== MATERIAL PROVIDED ==
************

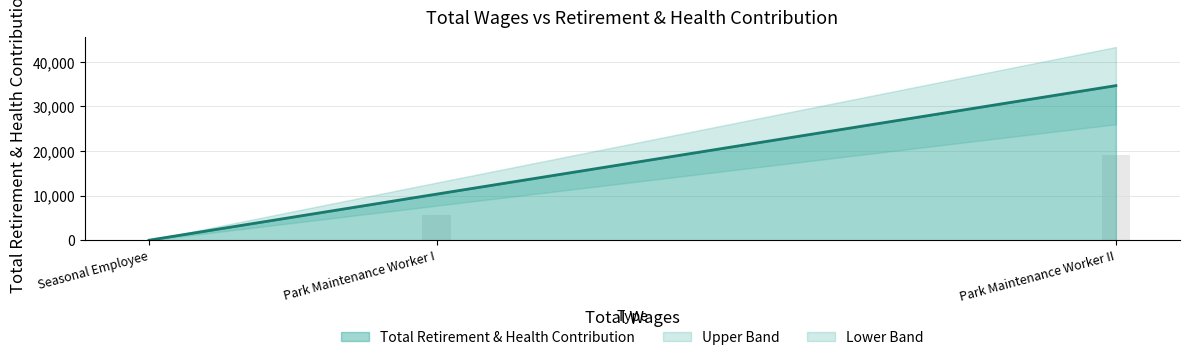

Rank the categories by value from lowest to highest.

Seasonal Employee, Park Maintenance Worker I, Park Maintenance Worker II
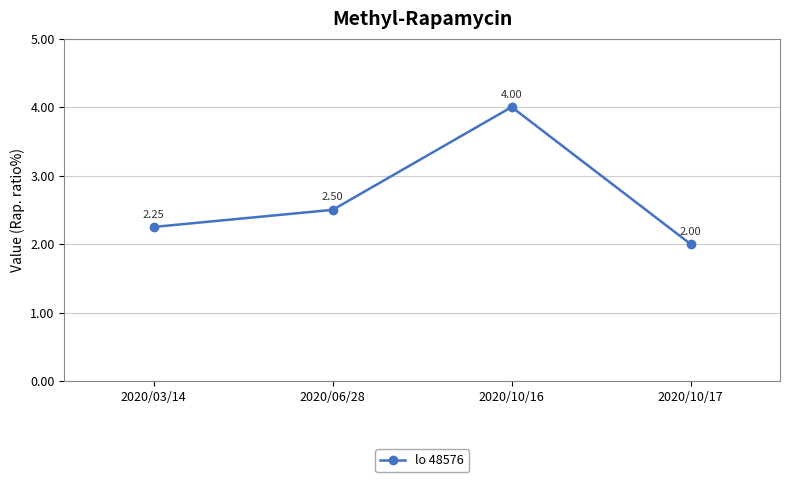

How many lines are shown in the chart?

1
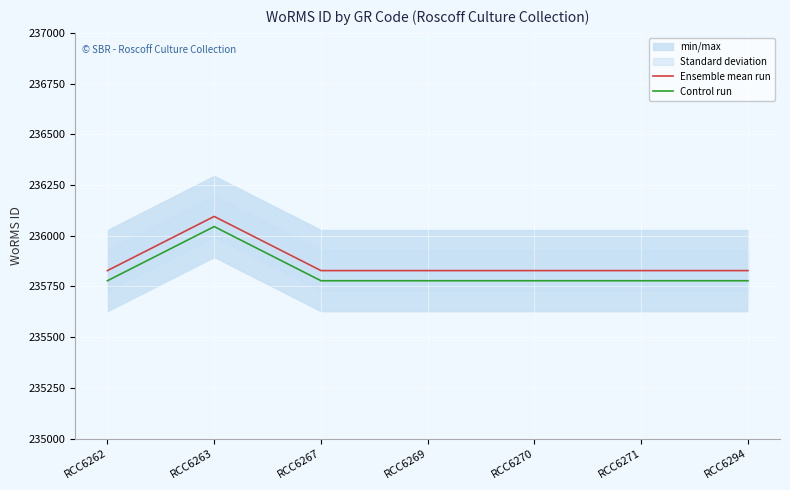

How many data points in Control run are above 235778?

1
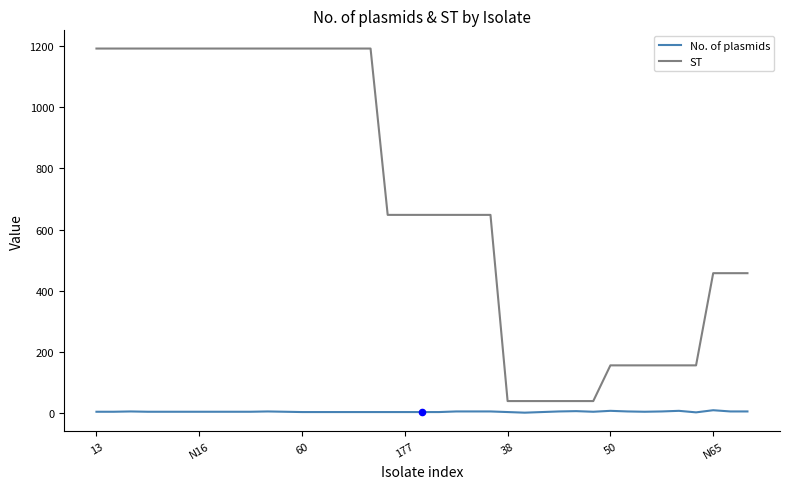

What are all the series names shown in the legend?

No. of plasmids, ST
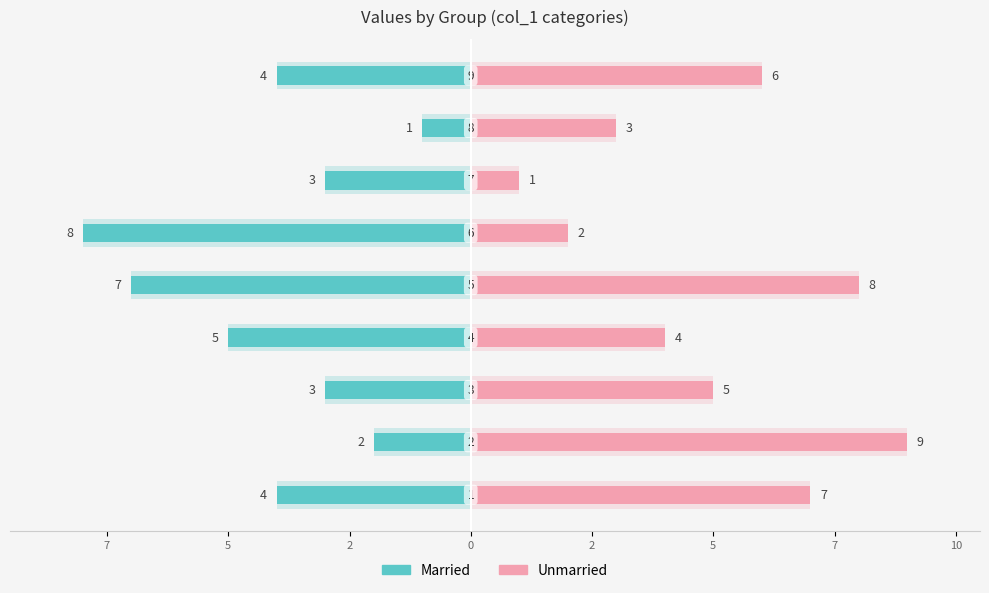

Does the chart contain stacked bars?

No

************

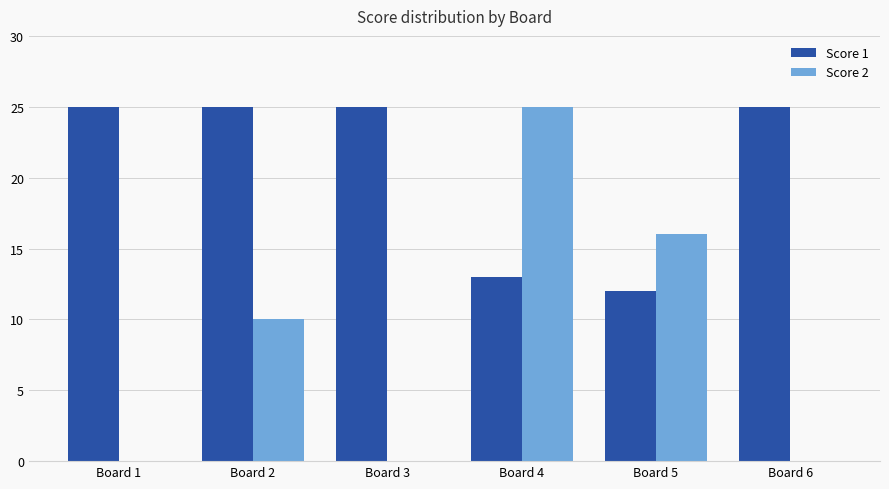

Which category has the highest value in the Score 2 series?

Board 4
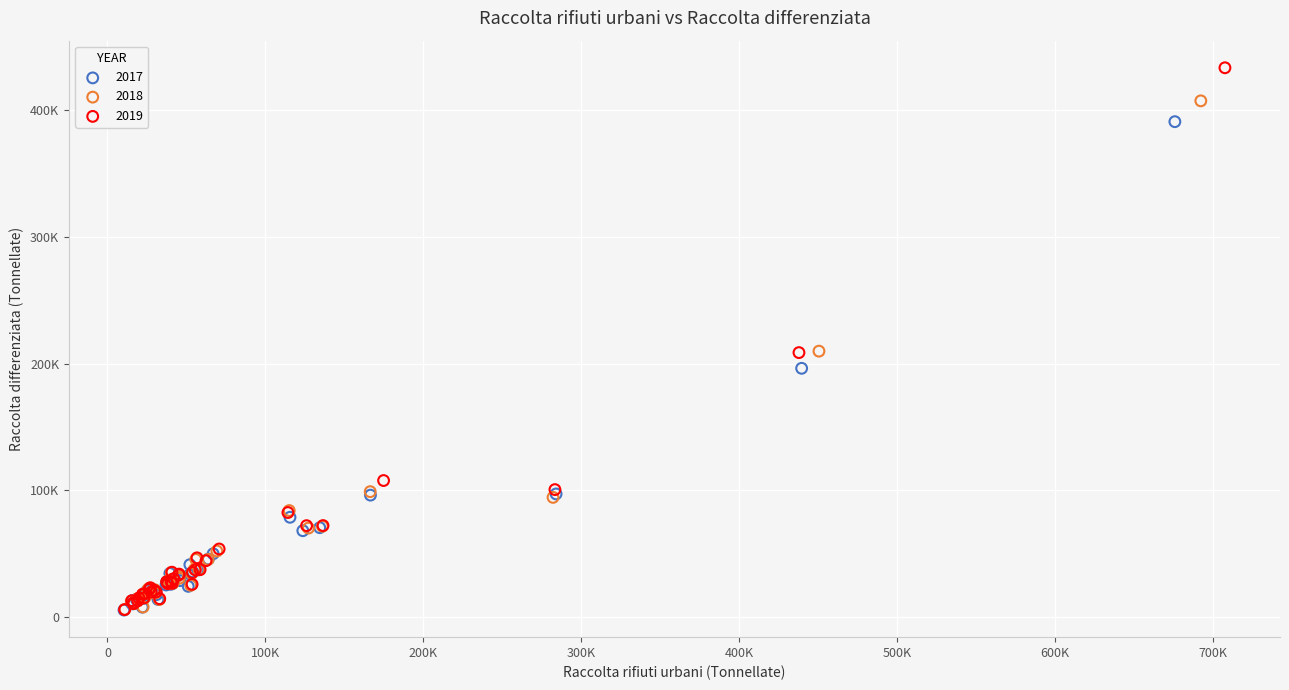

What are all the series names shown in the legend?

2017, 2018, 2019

************

Update the material starting at the line with "Rank the categories" and ending after the line with "Does the chart contain stacked bars?", replacing "chart" with "graph" and leaving everything else as it is. Return only those lines, without the pictures.

Rank the categories by value from lowest to highest.

Seasonal Employee, Park Maintenance Worker I, Park Maintenance Worker II

How many lines are shown in the graph?

1

How many data points in Control run are above 235778?

1

What are all the series names shown in the legend?

No. of plasmids, ST

Does the graph contain stacked bars?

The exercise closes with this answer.